= Try it =
Quote the passage from the Spooktober blog posts below that starts with the words "Don Messick did" and ends after the words "Rating: C--.", copying it word for word.

= Given text =
|---|

Monday, October 16, 2017

Spooktober: Drak Pack in Color Me Dredful (1980)

"Those who fail to remember history are doomed to repeat it."--George Santayana

Four years after Bill D'Angelo and his partners had tried out the concept of classic movie monsters being reposited as superheroes, Hanna-Barbera tried the same tack with Drak Pack, produced through their Australian studio.

In the opener, "Color Me Dredful", Dr. Dred (Hans Conreid) decides to strip the world of much of its color. That idea alone illustrates the lack of thought that went into this series.



Don Messick did his best Peter Lorre impersonation to effect the characterization of Toad, presented here as a lovable bumbler that you hoped would turn on Dred and change his ways. Didn't happen.

Well, at least this offered an example of why this show failed.

Rating: C--.

Sunday, October 15, 2017

Spooktober: Horror Hotel (Krofft Superstar Hour, 1978)

Let's take a trip to one of the regular skits from the Krofft Superstar Hour, Horror Hotel.

Billie Hayes reprised as Wilhelmina W. Witchiepoo from H. R. Pufnstuf, but instead of continuing her feud with Pufnstuf, she now ran the hotel, aided by her hench-monsters from Pufnstuf, plus Pufnstuf's pal, Dr. Blinky. Len Weinrib & Walker Edmiston voiced the characters. The hotel had one regular tenant, Horatio HooDoo (from Lidsville), with Paul Gale doing his best to mimic Charles Nelson Reilly (Match Game), who was the original HooDoo. Seems Witchiepoo is trying to make a go of it running a legit business. Pufnstuf would surface in the series' other regular feature, Lost Island, which we'll look at another time (Hayes reprised her Lidsville role as Weenie the Genie, in Lost Island).

In this skit, HooDoo brings in organist  Egor Strange (Jay Robinson) to provide entertainment at the hotel. When that doesn't work, the Bay City Rollers take over....



You'll notice that as HooDoo, Gale has the same kind of eye makeup that Witchiepoo has, largely because it compensates for the fact that he doesn't wear glasses, as Reilly did.

|---|

= Dataset extract =
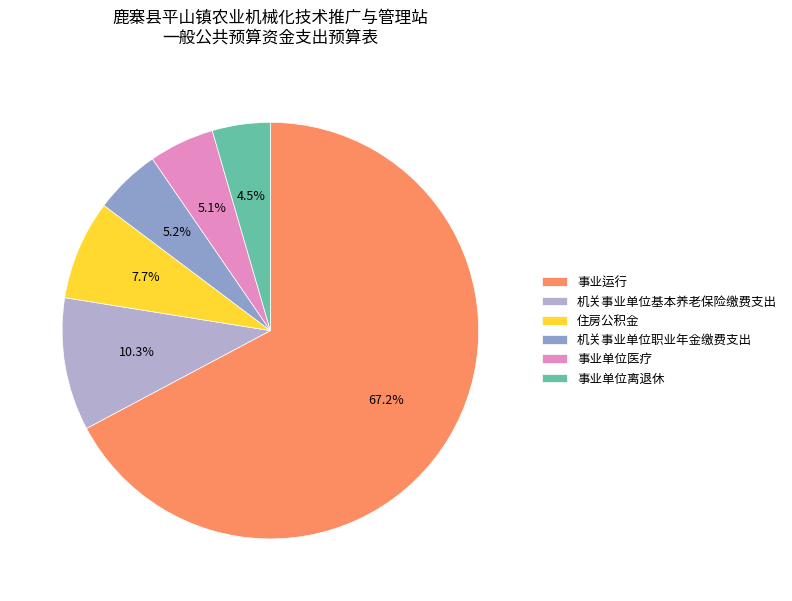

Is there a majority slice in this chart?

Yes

|---|

= Result for this exercise =
Don Messick did his best Peter Lorre impersonation to effect the characterization of Toad, presented here as a lovable bumbler that you hoped would turn on Dred and change his ways. Didn't happen.

Well, at least this offered an example of why this show failed.

Rating: C--.